Commercializing engineering: adapting to address industry needs

Spring 2016
g-Cold Chain Photo

McGoff (right) and Vincent say the $20,000 William and Rhea Seath Award was critical for them back in 2013 because “we had ideas, but no money. Customers want prototypes; prototypes cost money; money requires revenue via customers, but customers need to see prototypes before ordering. The Seath award helped us break out of a vicious circle and win our first contract by allowing us to pay for a prototype.”

 

This is the case with TemperPack—a company commercializing innovative, cold-chain packaging materials and processes that was developed by two Faculty of Engineering undergraduates: James McGoff, BEng’15, and Charles A. Vincent, BEng’13. The duo was helped along the way by our Faculty’s William and Rhea Seath Awards in Engineering Innovation and an award from McGill’s Dobson Centre for Entrepreneurship.

TemperPack Inc., founded in 2013, produces light-weight, highly insulating and environmentally friendly shipping containers to transport temperature sensitive materials such as perishable foods and medical supplies.

Compared with traditional shipping packaging, such as styrofoam containers, TemperPack substantially reduces the burden on the environment by using earth-friendly, compostable materials without compromising thermal performance.

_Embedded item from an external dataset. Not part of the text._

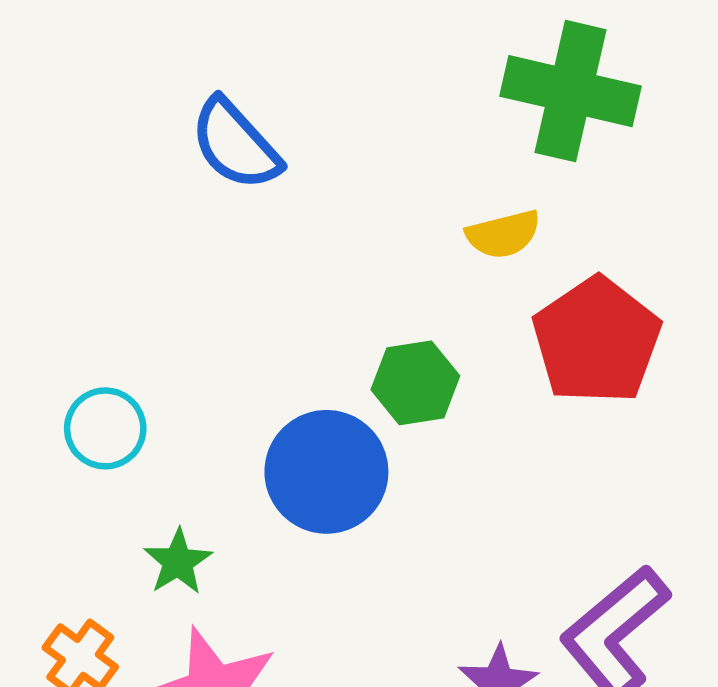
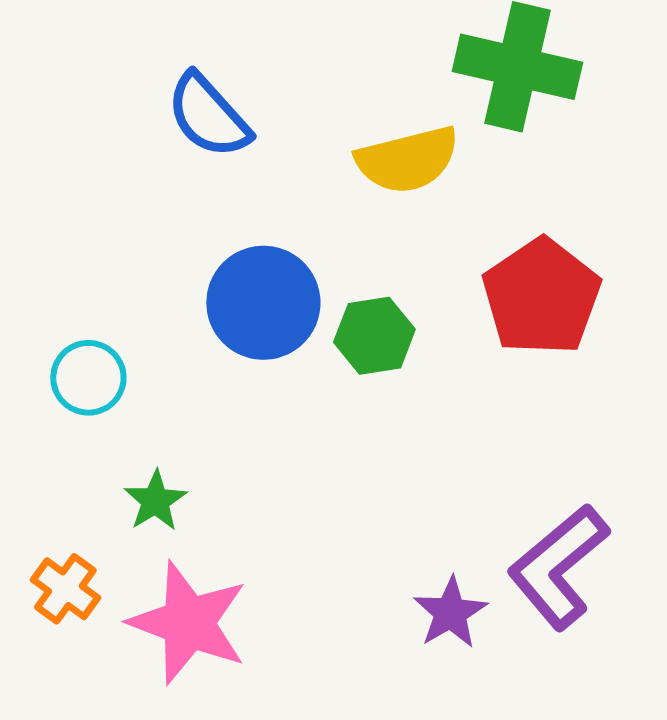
yellow semicircle: (503, 234) -> (407, 160), moved, size x1.5
blue circle: (326, 472) -> (263, 303), moved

During their Mining and Materials Engineering studies at McGill, McGoff and Vincent examined the unique properties of ‘aerogel’ as a coolant material. They developed a product they called LifePack, but as they shopped their ideas around, they soon realized that it was not going to be commercially viable.

Switching to our product

Speaking from the company’s head office in Richmond, Virginia, McGoff says the aerogel market is still maturing and there is not quite enough demand in packaging to justify the price point aerogel products require. “It’s an awesome material though,” he says, “and we’re definitely keeping an eye on it for the future.”

Instead, following the suggestions of their clients, the pair took a look at the insulating properties of natural fibres as an alternative to non-renewable materials.

The entrepreneurs realized that hundreds of millions of jute bags (used to transport products like coffee and cocoa beans) were being discarded in the U.S. every year and could be repurposed as insulation. McGoff and Vincent developed a manufacturing process to grind these bags up and reprocess the fibres into an insulating material through a technique that creates minimal contact between the fibres and maximizes the air to reduce heat conductivity.

In June 2015 they successfully launched Jutebox—an earth-conscious shipping container derived from 100% recycled plant fibers.

“Within six months we’d disrupted the once styrofoam-dominated market,” Vincent says, “and are now seeing industry leaders switching to our product.”

More compact and flexible than traditional packaging, TemperPack products offer low-cost, high-performance and compostable insulation for e-Commerce groceries. At present, TemperPack provides hundreds of thousands of packaging products to several of the largest e-Commerce food companies in the US, the UK and Canada.